DOCUMENT PASSAGE:
>>>>>

With its ferny foliage and umbrella-shaped clusters of blooms, Queen Anne’s lace is pretty and a few random plants cause few problems. However, a lot of Queen Anne’s lace can be a major cause for concern, especially in pastures, hayfields, and gardens like yours. Once they get the upper hand, controlling Queen Anne’s lace flowers is extremely difficult. Wondering how to control Queen Anne’s lace? Read on to learn more about this challenging plant.
About Queen Anne’s Lace Flowers
A member of the carrot family, Queen Anne’s lace (Daucus carota) is also known as wild carrot. The lacy leaves resemble carrot tops and the plant smells like carrots when crushed.
Queen Anne’s lace is native to Europe and Asia, but it has naturalized and grows across much of the United States. Because of its large size and fast growth habits, it poses a considerable threat to native plants. It will also choke out flowers and bulbs in your garden.

<<<<<

DATASET ENTRIES:
>>>>>

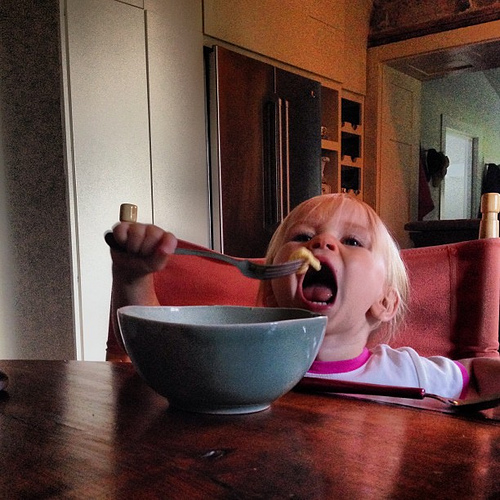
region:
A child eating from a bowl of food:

<<<<<
>>>>>

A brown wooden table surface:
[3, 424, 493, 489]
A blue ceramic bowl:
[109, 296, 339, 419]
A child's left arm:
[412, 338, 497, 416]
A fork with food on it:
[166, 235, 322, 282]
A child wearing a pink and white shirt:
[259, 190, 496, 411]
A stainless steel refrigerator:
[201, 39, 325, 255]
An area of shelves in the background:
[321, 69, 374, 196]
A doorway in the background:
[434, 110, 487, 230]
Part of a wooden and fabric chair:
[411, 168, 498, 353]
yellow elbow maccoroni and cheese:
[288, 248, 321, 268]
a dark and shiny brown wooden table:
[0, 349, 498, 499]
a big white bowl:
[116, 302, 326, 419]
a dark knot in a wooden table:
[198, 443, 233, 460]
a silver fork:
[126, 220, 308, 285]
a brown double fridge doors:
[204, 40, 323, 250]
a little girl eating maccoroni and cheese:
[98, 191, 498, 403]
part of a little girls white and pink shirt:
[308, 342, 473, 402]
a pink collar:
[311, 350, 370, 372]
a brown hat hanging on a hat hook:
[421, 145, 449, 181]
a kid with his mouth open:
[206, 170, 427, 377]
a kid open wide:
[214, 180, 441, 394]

<<<<<

TASK A: According to the Queen Anne's lace passage, where is the plant native?
TASK B: How would you render this sentence from the Queen Anne's lace passage in Spanish: "The lacy leaves resemble carrot tops and the plant smells like carrots when crushed."?
TASK C: Extend the Queen Anne's lace passage past its last sentence.

RESPONSE BOX A: Europe and Asia.

RESPONSE BOX B: Las hojas con aspecto de encaje se parecen a las hojas de la zanahoria, y la planta huele a zanahoria cuando se tritura.

RESPONSE BOX C:
Queen Anne’s Lace Management
Controlling wild carrot plants is difficult because of their long, sturdy taproot, and because it has so many effective ways of reproducing itself far and wide. Queen Anne’s lace is a biennial plant that produces leaves and rosettes the first year, then blooms and sets seed the second year.
Although the plant dies after setting seed, it ensures that many seeds are left behind for the coming year. In fact, one plant can produce up to 40,000 seeds in bristled cones that stick to clothing or animal fur. Thus, the plant is readily transferred from place to place.
Here are some tips on getting rid of wild carrots in the garden:
- Hand-pull plants before they flower. Try not to leave small pieces of root in the soil. However, the roots will eventually die if the tops are continually removed. Mow or prune Queen Anne’s lace before it flowers and sets seeds. No flowers means no seeds.
- Till or dig the soil regularly to prevent young sprouts from taking roots. Don’t attempt to burn Queen Anne’s lace. Burning just encourages seeds to sprout.
- Use herbicides only when other means of control are ineffective. Check with your local cooperative extension office, as the plant is resistant to some herbicides.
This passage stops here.